Transcribed page contents:
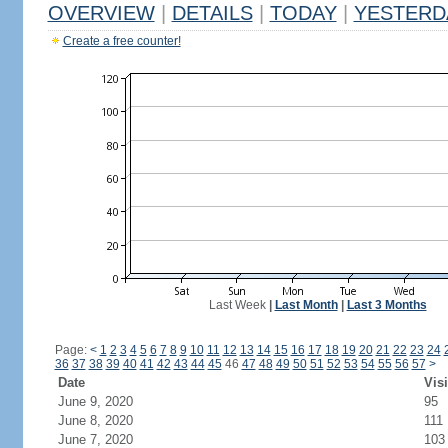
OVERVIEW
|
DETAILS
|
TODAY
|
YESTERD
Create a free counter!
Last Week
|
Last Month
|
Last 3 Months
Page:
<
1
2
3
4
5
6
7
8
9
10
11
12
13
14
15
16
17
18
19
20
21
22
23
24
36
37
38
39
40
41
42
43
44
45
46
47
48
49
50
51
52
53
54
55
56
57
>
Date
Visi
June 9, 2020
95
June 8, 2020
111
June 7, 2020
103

* * *

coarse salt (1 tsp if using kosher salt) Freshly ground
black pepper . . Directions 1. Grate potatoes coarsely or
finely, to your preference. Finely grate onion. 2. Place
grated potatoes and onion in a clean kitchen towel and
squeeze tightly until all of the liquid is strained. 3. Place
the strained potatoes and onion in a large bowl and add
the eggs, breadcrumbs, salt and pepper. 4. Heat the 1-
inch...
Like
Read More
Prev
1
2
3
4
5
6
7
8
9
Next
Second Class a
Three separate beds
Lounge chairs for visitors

Job: All that belongs in the answer is the run of lines above from the line containing "finely, to your" through the line containing "Lounge chairs for visitors", exactly as written.

Solution to this task:
finely, to your preference. Finely grate onion. 2. Place
grated potatoes and onion in a clean kitchen towel and
squeeze tightly until all of the liquid is strained. 3. Place
the strained potatoes and onion in a large bowl and add
the eggs, breadcrumbs, salt and pepper. 4. Heat the 1-
inch...
Like
Read More
Prev
1
2
3
4
5
6
7
8
9
Next
Second Class a
Three separate beds
Lounge chairs for visitors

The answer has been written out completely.